--- EXERCISE ---
Lay out every line of the material below as a JSON list of strings, one string per line, with blank lines dropped. Omit the pictures from your answer.

======== DATA SHOWN

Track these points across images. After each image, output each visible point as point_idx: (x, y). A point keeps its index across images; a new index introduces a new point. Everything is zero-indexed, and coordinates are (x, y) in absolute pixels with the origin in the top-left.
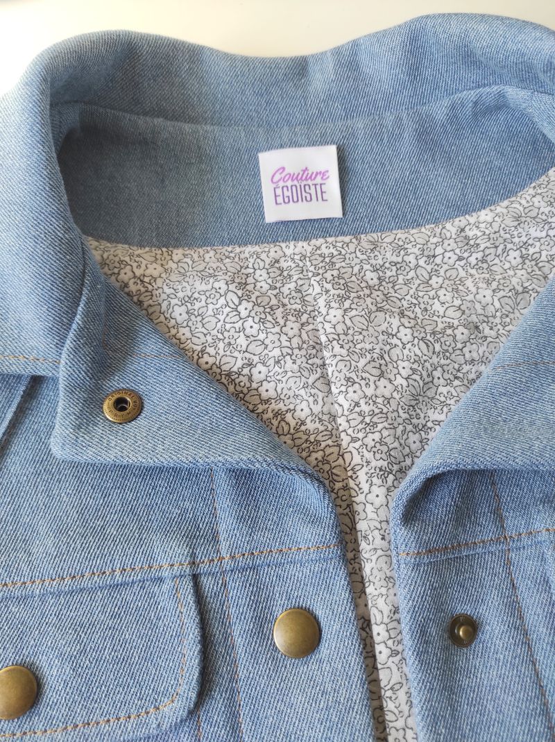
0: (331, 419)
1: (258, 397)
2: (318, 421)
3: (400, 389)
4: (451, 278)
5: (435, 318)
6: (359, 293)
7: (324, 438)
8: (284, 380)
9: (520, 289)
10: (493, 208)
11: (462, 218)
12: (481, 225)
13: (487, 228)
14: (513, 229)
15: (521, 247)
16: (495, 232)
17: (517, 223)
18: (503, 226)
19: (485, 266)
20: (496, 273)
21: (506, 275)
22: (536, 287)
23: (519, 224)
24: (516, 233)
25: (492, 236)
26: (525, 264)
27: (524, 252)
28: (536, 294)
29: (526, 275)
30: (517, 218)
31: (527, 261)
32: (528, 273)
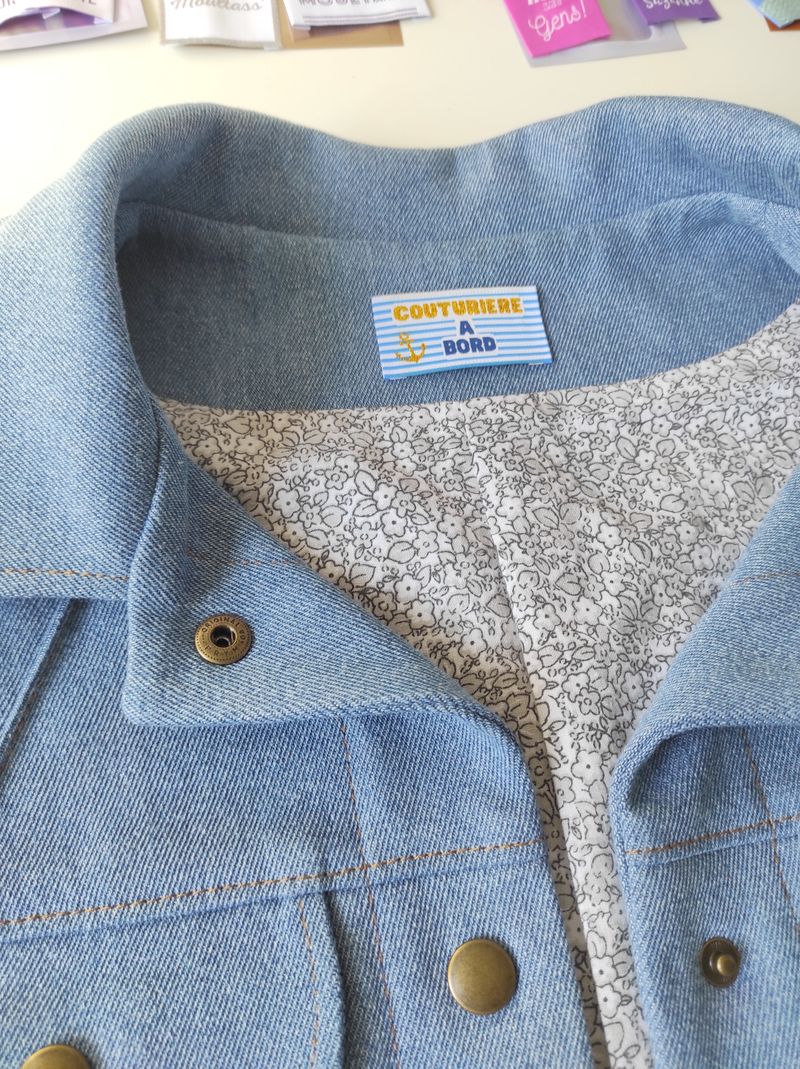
0: (514, 656)
1: (407, 624)
2: (496, 658)
3: (609, 611)
4: (665, 454)
5: (648, 511)
6: (543, 475)
7: (506, 684)
8: (445, 599)
9: (759, 472)
10: (716, 358)
11: (675, 371)
12: (702, 379)
13: (711, 384)
14: (748, 384)
15: (760, 410)
16: (724, 390)
17: (753, 377)
18: (733, 381)
19: (711, 435)
20: (727, 447)
21: (739, 450)
22: (780, 469)
23: (755, 379)
24: (752, 390)
25: (718, 394)
26: (765, 434)
27: (764, 416)
28: (781, 478)
29: (765, 452)
30: (752, 371)
31: (767, 430)
32: (769, 449)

================

--- RESPONSE BELOW ---
[
  "Track these points across images. After each image, output each visible point as point_idx: (x, y). A point keeps its index across images; a new index introduces a new point. Everything is zero-indexed, and coordinates are (x, y) in absolute pixels with the origin in the top-left.",
  "0: (331, 419)",
  "1: (258, 397)",
  "2: (318, 421)",
  "3: (400, 389)",
  "4: (451, 278)",
  "5: (435, 318)",
  "6: (359, 293)",
  "7: (324, 438)",
  "8: (284, 380)",
  "9: (520, 289)",
  "10: (493, 208)",
  "11: (462, 218)",
  "12: (481, 225)",
  "13: (487, 228)",
  "14: (513, 229)",
  "15: (521, 247)",
  "16: (495, 232)",
  "17: (517, 223)",
  "18: (503, 226)",
  "19: (485, 266)",
  "20: (496, 273)",
  "21: (506, 275)",
  "22: (536, 287)",
  "23: (519, 224)",
  "24: (516, 233)",
  "25: (492, 236)",
  "26: (525, 264)",
  "27: (524, 252)",
  "28: (536, 294)",
  "29: (526, 275)",
  "30: (517, 218)",
  "31: (527, 261)",
  "32: (528, 273)",
  "0: (514, 656)",
  "1: (407, 624)",
  "2: (496, 658)",
  "3: (609, 611)",
  "4: (665, 454)",
  "5: (648, 511)",
  "6: (543, 475)",
  "7: (506, 684)",
  "8: (445, 599)",
  "9: (759, 472)",
  "10: (716, 358)",
  "11: (675, 371)",
  "12: (702, 379)",
  "13: (711, 384)",
  "14: (748, 384)",
  "15: (760, 410)",
  "16: (724, 390)",
  "17: (753, 377)",
  "18: (733, 381)",
  "19: (711, 435)",
  "20: (727, 447)",
  "21: (739, 450)",
  "22: (780, 469)",
  "23: (755, 379)",
  "24: (752, 390)",
  "25: (718, 394)",
  "26: (765, 434)",
  "27: (764, 416)",
  "28: (781, 478)",
  "29: (765, 452)",
  "30: (752, 371)",
  "31: (767, 430)",
  "32: (769, 449)"
]